* Instruction *
Copy out the full passage below on Jordan Spieth's collapse at the Masters, word for word.

## BEGIN Text extract

The biggest news at the Masters Golf tournament might have been three different players going hole-in-one on the 16th green a couple of days ago, and back-to-back Masters wins for just the fourth time in tournament history, if not for the painful collapse by defending champ Jordan Spieth, who started the back nine leading all competitors with a five stroke advantage but ended in third place, three strokes behind winner Danny Willett.

Spieth's meltdown is one for the ages, and one hole in particular, the twelfth, will live in infamy. Spieth went quadruple bogey on the par-three 12th, hitting two balls into the water to turn a one-stroke lead into a deficit from which he wouldn't recover. The only lost lead bigger was Greg Norman's six-stroke advantage that evaporated in 1996. Spieth looked like a lock to join a short list of greats in Jack Niklaus, Nick Faldo, and Tiger Woods as the only players to win back to back Green Jackets, but it was not to be. Meanwhile, Willett finished at five-under to become the first Englishman since Nick Faldo to win the Masters.

## END Text extract
## BEGIN Entries shown

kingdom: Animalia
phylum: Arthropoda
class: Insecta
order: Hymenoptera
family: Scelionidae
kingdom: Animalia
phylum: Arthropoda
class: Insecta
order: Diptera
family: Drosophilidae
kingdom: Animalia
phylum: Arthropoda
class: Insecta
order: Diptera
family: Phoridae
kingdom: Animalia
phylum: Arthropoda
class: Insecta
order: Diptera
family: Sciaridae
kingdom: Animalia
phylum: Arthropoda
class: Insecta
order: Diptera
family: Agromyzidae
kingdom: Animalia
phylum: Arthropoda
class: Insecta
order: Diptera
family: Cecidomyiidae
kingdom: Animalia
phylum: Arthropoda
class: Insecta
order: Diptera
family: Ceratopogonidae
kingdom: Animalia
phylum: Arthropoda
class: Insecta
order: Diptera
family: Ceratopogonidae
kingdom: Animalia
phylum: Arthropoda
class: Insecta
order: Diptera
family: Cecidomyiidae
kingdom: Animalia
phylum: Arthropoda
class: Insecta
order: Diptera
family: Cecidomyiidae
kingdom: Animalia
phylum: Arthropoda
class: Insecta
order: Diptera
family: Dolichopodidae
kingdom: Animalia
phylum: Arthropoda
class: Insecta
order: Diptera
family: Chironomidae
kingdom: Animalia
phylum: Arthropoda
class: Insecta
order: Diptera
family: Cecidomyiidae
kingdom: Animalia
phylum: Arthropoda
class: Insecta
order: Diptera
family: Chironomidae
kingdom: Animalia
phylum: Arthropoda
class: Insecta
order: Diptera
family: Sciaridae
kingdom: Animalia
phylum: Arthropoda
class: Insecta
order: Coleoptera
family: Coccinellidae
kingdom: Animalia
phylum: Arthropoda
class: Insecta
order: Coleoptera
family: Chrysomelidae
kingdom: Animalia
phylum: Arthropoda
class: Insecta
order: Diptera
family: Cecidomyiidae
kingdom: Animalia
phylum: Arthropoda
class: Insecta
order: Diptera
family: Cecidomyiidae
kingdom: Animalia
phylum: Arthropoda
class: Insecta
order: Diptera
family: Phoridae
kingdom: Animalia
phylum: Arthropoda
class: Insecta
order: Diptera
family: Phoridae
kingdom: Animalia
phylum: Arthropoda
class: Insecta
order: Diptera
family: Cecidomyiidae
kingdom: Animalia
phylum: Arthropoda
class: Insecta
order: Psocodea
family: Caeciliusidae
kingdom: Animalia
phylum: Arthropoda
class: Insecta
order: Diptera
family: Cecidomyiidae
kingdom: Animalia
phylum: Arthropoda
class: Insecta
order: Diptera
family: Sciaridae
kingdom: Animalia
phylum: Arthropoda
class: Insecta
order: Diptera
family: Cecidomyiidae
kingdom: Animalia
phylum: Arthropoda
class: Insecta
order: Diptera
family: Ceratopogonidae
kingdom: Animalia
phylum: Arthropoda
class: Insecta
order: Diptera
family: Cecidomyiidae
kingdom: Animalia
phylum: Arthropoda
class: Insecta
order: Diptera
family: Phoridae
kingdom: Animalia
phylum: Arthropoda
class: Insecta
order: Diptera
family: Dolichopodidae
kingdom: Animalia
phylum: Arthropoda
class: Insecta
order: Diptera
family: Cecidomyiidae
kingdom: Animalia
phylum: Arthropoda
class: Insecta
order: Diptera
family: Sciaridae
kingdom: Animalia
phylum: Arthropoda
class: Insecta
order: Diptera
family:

## END Entries shown

* Finished task *
The biggest news at the Masters Golf tournament might have been three different players going hole-in-one on the 16th green a couple of days ago, and back-to-back Masters wins for just the fourth time in tournament history, if not for the painful collapse by defending champ Jordan Spieth, who started the back nine leading all competitors with a five stroke advantage but ended in third place, three strokes behind winner Danny Willett.

Spieth's meltdown is one for the ages, and one hole in particular, the twelfth, will live in infamy. Spieth went quadruple bogey on the par-three 12th, hitting two balls into the water to turn a one-stroke lead into a deficit from which he wouldn't recover. The only lost lead bigger was Greg Norman's six-stroke advantage that evaporated in 1996. Spieth looked like a lock to join a short list of greats in Jack Niklaus, Nick Faldo, and Tiger Woods as the only players to win back to back Green Jackets, but it was not to be. Meanwhile, Willett finished at five-under to become the first Englishman since Nick Faldo to win the Masters.